Eastern Grey Kangaroos are marsupial mammals that belongs to a small group called macropods. They are one of the largest kangaroo species and have soft, thick, grey-brown fur, paler on the underparts, with a finely haired muzzle, and dark tips to the paws, feet and tail. They have a small head with big ears. The male is much larger than the female. They are able to travel at great speed (over 50 kph) using the powerful, enlarged hindquarters for leaping, aided by the long tail (over 1m in length) which acts as a balance and rudder. They are also good swimmers.
Distribution and habitat
They are found across eastern mainland Australia, from northeast Queensland to southeast South Australia and southern Victoria and Tasmania.
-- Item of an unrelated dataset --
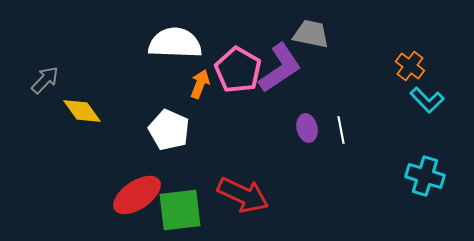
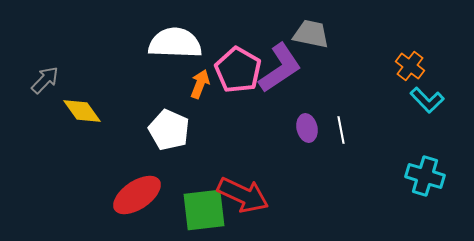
green square: moved 24 px right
They like to live in dense scrubs and forests. Being nocturnal, large ‘mobs’ of 20 or more will gather at dusk to feed where food is most abundant.
They are herbivorous, favouring grasses, preferring to eat young green shoots high in protein, but will also eat a range of plants.
Life expectancy and breeding
They usually give birth in summer to a single young (although twins are sometimes recorded). Weighing just over 0.8 grams at birth the ‘joey’ is born at an early stage of development, after a gestation period of just 36 days. Tiny, naked and blind, the newborn climbs through the female’s fur and into the forward-facing pouch, where it attaches to a teat to undergo the rest of its development emerging after about 9 months. The young is weaned at around 18 months. Females reach sexual maturity between 20 to 22 months and males at 43 months. Lifespan: 15-20 years of age in the wild (up to 25 years in captivity).